====== Information given
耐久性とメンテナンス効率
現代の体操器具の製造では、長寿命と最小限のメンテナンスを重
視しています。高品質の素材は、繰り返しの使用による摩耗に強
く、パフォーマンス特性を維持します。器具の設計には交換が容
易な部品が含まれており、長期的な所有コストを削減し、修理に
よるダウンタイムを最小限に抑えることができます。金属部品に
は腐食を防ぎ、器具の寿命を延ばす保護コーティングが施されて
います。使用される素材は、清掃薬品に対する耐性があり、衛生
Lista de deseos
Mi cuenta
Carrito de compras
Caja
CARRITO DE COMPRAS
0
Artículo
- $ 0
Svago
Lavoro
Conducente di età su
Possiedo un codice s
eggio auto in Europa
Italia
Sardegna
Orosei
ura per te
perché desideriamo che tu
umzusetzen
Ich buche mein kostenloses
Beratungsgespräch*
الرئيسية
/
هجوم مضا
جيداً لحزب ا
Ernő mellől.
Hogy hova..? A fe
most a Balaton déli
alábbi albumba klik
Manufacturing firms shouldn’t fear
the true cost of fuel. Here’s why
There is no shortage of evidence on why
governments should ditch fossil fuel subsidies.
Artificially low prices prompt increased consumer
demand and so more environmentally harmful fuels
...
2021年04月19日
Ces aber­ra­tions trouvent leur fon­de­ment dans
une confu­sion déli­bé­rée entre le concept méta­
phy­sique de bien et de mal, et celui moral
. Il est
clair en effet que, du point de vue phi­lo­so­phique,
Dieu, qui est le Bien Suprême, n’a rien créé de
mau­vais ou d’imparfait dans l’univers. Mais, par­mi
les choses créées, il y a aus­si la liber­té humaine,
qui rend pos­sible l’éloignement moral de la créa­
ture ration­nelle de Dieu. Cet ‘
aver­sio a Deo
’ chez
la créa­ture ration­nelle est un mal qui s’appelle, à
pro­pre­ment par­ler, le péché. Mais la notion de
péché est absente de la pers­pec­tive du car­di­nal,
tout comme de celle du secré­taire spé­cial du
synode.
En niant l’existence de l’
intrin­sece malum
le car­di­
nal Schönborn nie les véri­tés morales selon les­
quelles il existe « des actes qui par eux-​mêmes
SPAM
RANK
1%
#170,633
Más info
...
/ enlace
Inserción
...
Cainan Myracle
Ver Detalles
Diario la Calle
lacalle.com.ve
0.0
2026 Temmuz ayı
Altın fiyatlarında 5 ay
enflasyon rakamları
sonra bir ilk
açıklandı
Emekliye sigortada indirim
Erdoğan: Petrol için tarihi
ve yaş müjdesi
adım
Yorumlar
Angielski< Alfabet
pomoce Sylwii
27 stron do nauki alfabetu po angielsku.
============
_Assigned task_. All of the material above should be repeated exactly.

_Written response_.
耐久性とメンテナンス効率
現代の体操器具の製造では、長寿命と最小限のメンテナンスを重
視しています。高品質の素材は、繰り返しの使用による摩耗に強
く、パフォーマンス特性を維持します。器具の設計には交換が容
易な部品が含まれており、長期的な所有コストを削減し、修理に
よるダウンタイムを最小限に抑えることができます。金属部品に
は腐食を防ぎ、器具の寿命を延ばす保護コーティングが施されて
います。使用される素材は、清掃薬品に対する耐性があり、衛生
Lista de deseos
Mi cuenta
Carrito de compras
Caja
CARRITO DE COMPRAS
0
Artículo
- $ 0
Svago
Lavoro
Conducente di età su
Possiedo un codice s
eggio auto in Europa
Italia
Sardegna
Orosei
ura per te
perché desideriamo che tu
umzusetzen
Ich buche mein kostenloses
Beratungsgespräch*
الرئيسية
/
هجوم مضا
جيداً لحزب ا
Ernő mellől.
Hogy hova..? A fe
most a Balaton déli
alábbi albumba klik
Manufacturing firms shouldn’t fear
the true cost of fuel. Here’s why
There is no shortage of evidence on why
governments should ditch fossil fuel subsidies.
Artificially low prices prompt increased consumer
demand and so more environmentally harmful fuels
...
2021年04月19日
Ces aber­ra­tions trouvent leur fon­de­ment dans
une confu­sion déli­bé­rée entre le concept méta­
phy­sique de bien et de mal, et celui moral
. Il est
clair en effet que, du point de vue phi­lo­so­phique,
Dieu, qui est le Bien Suprême, n’a rien créé de
mau­vais ou d’imparfait dans l’univers. Mais, par­mi
les choses créées, il y a aus­si la liber­té humaine,
qui rend pos­sible l’éloignement moral de la créa­
ture ration­nelle de Dieu. Cet ‘
aver­sio a Deo
’ chez
la créa­ture ration­nelle est un mal qui s’appelle, à
pro­pre­ment par­ler, le péché. Mais la notion de
péché est absente de la pers­pec­tive du car­di­nal,
tout comme de celle du secré­taire spé­cial du
synode.
En niant l’existence de l’
intrin­sece malum
le car­di­
nal Schönborn nie les véri­tés morales selon les­
quelles il existe « des actes qui par eux-​mêmes
SPAM
RANK
1%
#170,633
Más info
...
/ enlace
Inserción
...
Cainan Myracle
Ver Detalles
Diario la Calle
lacalle.com.ve
0.0
2026 Temmuz ayı
Altın fiyatlarında 5 ay
enflasyon rakamları
sonra bir ilk
açıklandı
Emekliye sigortada indirim
Erdoğan: Petrol için tarihi
ve yaş müjdesi
adım
Yorumlar
Angielski< Alfabet
pomoce Sylwii
27 stron do nauki alfabetu po angielsku.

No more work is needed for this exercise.